■ The task ■
Start at the top of the records and, please, print each line exactly through the line that contains "4: (536, 81, 0.42)", leaving out all pictures.

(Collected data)
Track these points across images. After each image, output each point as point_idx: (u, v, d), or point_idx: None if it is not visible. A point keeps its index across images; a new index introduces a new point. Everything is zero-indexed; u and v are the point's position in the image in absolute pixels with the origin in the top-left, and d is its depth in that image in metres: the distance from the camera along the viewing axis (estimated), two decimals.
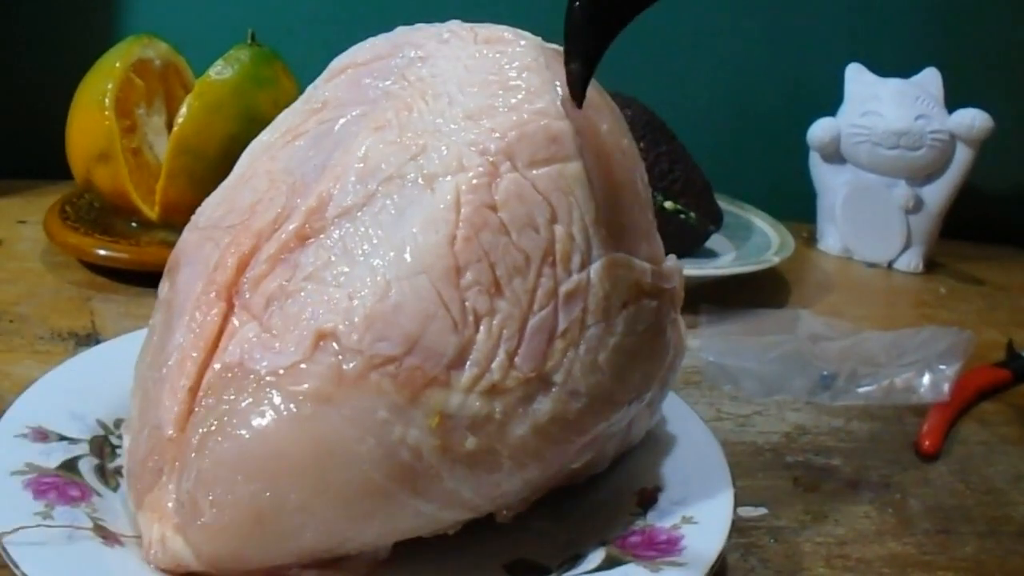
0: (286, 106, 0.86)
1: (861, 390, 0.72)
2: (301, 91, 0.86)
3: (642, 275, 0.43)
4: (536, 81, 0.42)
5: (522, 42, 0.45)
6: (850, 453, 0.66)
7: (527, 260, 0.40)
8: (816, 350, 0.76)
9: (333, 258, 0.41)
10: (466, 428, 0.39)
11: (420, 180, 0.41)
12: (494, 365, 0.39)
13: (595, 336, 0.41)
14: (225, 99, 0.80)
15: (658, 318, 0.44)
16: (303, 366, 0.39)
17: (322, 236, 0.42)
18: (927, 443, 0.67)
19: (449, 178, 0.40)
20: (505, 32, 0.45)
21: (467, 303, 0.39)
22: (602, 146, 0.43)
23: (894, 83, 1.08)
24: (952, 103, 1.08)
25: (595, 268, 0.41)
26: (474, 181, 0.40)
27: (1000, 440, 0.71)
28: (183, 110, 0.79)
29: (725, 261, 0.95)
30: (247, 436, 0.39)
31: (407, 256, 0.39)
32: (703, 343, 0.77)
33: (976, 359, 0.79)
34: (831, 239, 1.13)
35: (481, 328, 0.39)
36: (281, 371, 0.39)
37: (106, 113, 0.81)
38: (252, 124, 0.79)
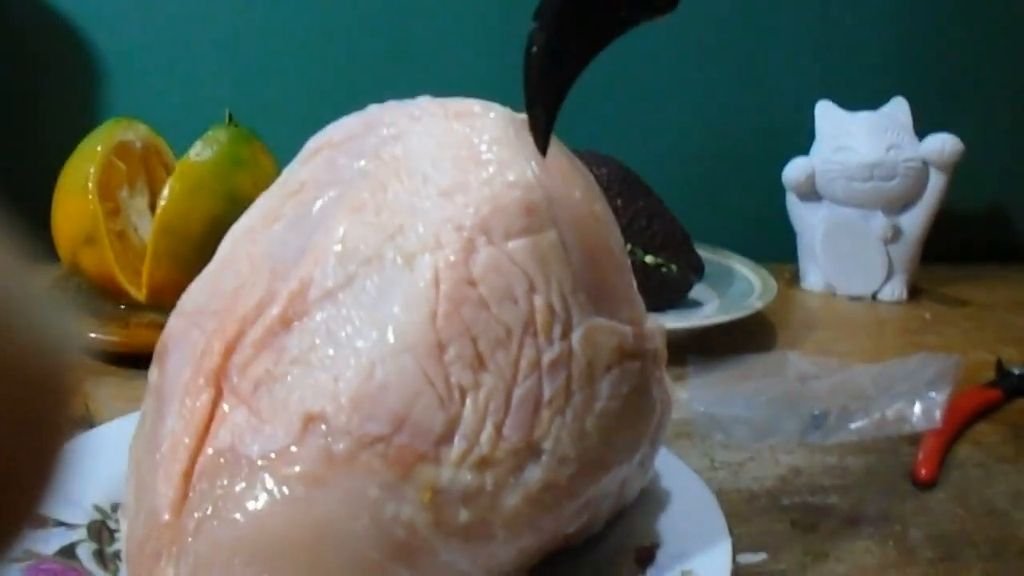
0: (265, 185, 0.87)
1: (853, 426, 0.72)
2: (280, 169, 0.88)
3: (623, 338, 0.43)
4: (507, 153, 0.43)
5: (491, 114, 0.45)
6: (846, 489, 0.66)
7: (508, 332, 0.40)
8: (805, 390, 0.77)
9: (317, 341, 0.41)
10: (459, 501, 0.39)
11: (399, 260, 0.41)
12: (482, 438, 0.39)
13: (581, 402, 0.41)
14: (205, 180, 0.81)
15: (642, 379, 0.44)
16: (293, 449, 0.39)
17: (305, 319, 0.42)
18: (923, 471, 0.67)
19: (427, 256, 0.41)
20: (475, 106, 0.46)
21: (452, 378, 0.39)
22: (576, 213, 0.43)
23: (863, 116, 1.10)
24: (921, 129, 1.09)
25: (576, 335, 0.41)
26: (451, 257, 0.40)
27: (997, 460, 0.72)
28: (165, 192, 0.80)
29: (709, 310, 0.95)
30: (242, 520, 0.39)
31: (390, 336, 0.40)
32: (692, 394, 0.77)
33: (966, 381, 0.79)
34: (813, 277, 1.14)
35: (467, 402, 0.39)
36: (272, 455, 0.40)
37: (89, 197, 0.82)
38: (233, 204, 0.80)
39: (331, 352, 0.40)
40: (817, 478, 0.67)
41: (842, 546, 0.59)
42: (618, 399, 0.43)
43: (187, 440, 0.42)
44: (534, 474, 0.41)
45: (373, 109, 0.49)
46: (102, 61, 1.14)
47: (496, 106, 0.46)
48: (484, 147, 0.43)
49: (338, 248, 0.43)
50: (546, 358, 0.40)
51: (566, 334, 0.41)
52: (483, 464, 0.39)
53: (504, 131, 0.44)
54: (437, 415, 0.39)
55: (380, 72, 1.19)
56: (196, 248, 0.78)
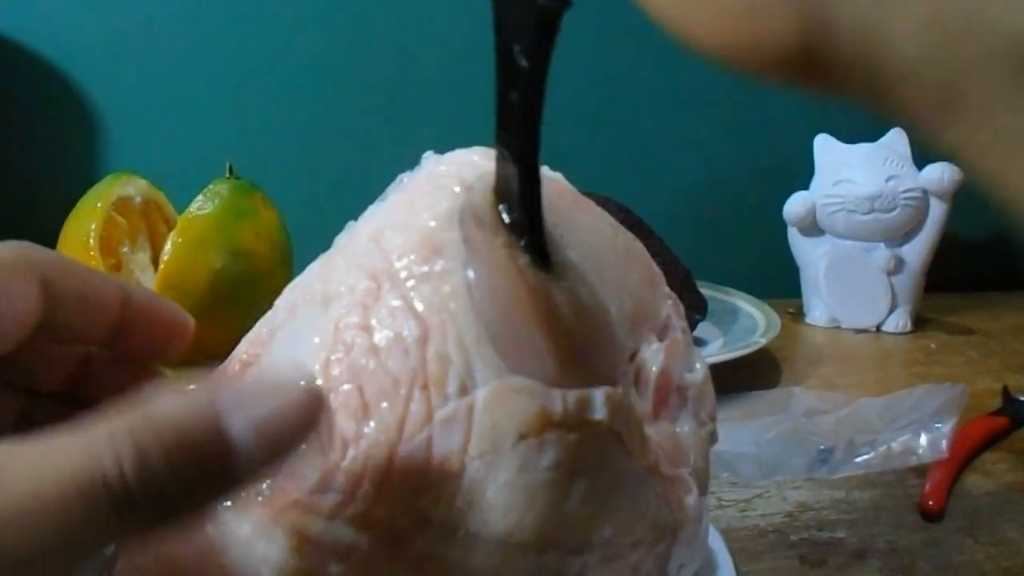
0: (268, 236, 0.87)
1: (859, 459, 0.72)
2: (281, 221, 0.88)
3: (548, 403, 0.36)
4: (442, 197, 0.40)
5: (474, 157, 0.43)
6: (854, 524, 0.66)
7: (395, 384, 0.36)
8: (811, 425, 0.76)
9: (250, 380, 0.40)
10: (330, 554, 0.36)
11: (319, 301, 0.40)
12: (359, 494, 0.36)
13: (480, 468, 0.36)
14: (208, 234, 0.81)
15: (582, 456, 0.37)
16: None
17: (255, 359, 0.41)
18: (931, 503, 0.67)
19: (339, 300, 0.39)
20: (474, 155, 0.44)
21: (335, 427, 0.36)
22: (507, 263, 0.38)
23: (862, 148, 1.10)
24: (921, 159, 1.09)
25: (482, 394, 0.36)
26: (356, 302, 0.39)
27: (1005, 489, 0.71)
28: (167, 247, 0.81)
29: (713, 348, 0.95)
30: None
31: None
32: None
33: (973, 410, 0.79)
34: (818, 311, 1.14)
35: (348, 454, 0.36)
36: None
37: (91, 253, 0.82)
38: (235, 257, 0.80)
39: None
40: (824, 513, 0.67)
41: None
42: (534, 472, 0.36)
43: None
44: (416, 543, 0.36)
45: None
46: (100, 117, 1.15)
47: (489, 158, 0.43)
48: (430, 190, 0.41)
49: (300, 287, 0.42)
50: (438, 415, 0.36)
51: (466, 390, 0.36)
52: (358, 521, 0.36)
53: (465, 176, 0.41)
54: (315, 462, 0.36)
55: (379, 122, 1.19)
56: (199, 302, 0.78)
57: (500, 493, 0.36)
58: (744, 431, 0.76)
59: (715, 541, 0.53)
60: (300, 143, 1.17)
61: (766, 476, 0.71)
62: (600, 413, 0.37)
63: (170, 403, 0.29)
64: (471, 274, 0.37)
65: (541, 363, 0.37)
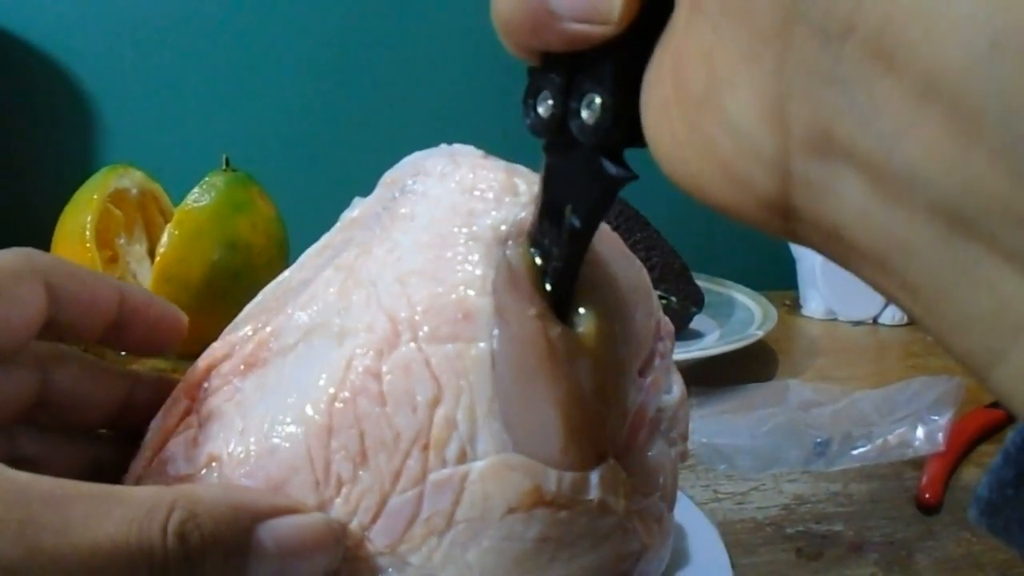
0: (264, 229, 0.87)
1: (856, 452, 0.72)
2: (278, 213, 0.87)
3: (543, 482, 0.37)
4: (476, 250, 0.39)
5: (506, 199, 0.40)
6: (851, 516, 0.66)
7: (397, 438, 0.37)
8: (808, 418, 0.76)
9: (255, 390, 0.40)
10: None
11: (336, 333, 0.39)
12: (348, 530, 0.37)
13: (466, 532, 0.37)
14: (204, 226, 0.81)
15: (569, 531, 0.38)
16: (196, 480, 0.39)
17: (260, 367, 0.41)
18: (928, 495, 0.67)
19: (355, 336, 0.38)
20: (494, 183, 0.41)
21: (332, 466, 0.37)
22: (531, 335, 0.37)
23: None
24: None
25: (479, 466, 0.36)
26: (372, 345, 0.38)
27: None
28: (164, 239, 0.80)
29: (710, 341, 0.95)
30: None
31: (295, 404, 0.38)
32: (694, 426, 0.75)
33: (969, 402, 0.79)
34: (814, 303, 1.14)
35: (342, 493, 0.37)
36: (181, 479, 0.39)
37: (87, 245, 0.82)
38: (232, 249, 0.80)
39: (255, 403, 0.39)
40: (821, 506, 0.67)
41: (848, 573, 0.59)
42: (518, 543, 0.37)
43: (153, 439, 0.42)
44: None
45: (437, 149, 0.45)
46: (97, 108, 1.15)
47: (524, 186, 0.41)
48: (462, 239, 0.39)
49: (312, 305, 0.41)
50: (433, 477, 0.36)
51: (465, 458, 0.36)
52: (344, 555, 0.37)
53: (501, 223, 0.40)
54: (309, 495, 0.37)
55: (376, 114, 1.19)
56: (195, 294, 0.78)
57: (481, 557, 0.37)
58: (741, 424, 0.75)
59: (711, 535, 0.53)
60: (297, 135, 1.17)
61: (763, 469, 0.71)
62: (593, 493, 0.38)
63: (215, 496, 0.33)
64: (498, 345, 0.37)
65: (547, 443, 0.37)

■ Exercise response ■
Track these points across images. After each image, output each point as point_idx: (u, v, d), or point_idx: None if it is not visible. A point keeps its index across images; a new index introduces a new point. Everything is zero-indexed; u and v are the point's position in the image in absolute pixels with the origin in the top-left, and d is its depth in that image in metres: the distance from the camera along the viewing axis (estimated), two decimals.
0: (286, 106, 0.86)
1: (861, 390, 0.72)
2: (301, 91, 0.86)
3: (642, 275, 0.43)
4: (536, 81, 0.42)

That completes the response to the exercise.